Medical intelligence sharing already exists among four of the Five Eyes partners through the Quadripartite Medical Intelligence Committee (QMIC), made up of representatives of the United States, Canada, Britain and Australia. But that classified information is viewed through a military lens and any international cooperation on future pandemics would have to be more broadly based, Fyffe said.

And any pandemic information-sharing might have to extend beyond traditional alliances, he added.

“It’s no use just having the Five Eyes countries alerted to a pandemic danger,” Fyffe said, adding that intelligence allies would compare notes with each other first before seeking intelligence from non-allies.

“The ultimate desire is to have all countries alerted to the dangers. All of it [would be] designed to say, ‘Who has information? How can it be shared?'”

The notion that pandemics present an intelligence problem has been challenged in some quarters since last spring. National security experts Stephanie Carvin and Jessica Davis argued in a Policy Options magazine article that overtaxed intelligence agencies are busy enough already.

“There is no shortage of work for the Canadian Security Intelligence Service and [the Canadian Security Establishment],” they wrote on April 24. “In this sense, it is vital that our national security agencies focus on the issues for which they are mandated rather than finding new ones.”

A Cargojet unloads a shipment of personal protective equipment in Hamilton, Ont. after returning from Shanghai on April 11, 2020. (Cargojet/Twitter)

Carvin — an assistant professor at the Norman Paterson School of International Affairs at Carleton University — and Davis, a terrorism expert, both questioned whether improved pandemic early warning would accomplish anything beyond buying the government a few extra weeks to stockpile medical supplies and equipment.

“In this sense, a better place to invest is almost certainly in preparation, and specifically in planning and supplies. Canada’s resilience to pandemics will depend more on strategic supplies and community readiness,” they wrote.

The Trudeau government was ‘naive,’ says Bezan

Conservative defence critic James Bezan said he believes pandemics and their aftermath represent a clear and present danger.
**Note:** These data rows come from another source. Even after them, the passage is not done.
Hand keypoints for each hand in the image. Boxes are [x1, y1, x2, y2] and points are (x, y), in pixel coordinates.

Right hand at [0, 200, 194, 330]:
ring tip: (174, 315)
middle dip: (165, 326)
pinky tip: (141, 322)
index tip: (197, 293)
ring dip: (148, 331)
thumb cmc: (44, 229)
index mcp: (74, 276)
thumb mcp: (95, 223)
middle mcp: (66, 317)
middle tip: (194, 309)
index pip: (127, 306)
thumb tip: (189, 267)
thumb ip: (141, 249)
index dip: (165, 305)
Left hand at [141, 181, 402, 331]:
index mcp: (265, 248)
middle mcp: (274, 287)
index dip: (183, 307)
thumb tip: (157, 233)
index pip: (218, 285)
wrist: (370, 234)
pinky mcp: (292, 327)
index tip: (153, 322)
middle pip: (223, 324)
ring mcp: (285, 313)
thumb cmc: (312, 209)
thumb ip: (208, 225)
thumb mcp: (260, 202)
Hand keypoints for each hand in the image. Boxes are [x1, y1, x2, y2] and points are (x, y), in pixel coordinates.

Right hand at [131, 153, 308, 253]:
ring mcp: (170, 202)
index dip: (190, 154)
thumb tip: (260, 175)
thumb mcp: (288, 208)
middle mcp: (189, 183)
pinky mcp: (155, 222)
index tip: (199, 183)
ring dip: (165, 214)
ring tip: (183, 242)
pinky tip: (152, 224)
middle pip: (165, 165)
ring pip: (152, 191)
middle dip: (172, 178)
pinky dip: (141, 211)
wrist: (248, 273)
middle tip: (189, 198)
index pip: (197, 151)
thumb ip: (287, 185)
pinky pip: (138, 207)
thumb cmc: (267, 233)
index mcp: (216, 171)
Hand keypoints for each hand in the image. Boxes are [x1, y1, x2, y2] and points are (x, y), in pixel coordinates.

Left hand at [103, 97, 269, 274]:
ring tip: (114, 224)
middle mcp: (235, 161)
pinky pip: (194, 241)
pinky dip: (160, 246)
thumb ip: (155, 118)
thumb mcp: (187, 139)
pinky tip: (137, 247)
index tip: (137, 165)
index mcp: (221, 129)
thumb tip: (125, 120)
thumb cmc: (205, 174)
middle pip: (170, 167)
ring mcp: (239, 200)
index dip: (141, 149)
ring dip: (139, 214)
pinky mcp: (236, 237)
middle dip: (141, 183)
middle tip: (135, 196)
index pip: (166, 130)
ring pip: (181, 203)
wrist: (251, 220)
Adversaries like Russia and China undoubtedly have been taking notes on how Western countries have coped with the virus, he said. And while COVID-19 emerged naturally, he added, the idea of a country engineering a low-grade bioweapon capable of similar damage is far from inconceivable.

“We have to take early warning very, very seriously,” said Bezan, citing the absence of military intelligence in PHAC’s reports on the novel coronavirus. 

“It was naive on the part of the Liberal government and [Prime Minister] Justin Trudeau to only take the word of the WHO [World Health Organization] analysts,” he said. “Canadian lives were unnecessarily put at risk.”

The auditor general is investigating what went wrong with the country’s early warning system, including the PHAC risk assessments, which federal officials used to decide on anti-pandemic measures such as border closures and mask mandates.

“We’re starting to push into that terrain of opening our eyes to all of the things that went so badly wrong for Canada,” said Wark. “It will be a long journey and a painful one, I’m afraid, because so much did go wrong.”

Wark said he believes the country will have to rebuild its system for pandemic early warning and threat assessment “from the ground up.”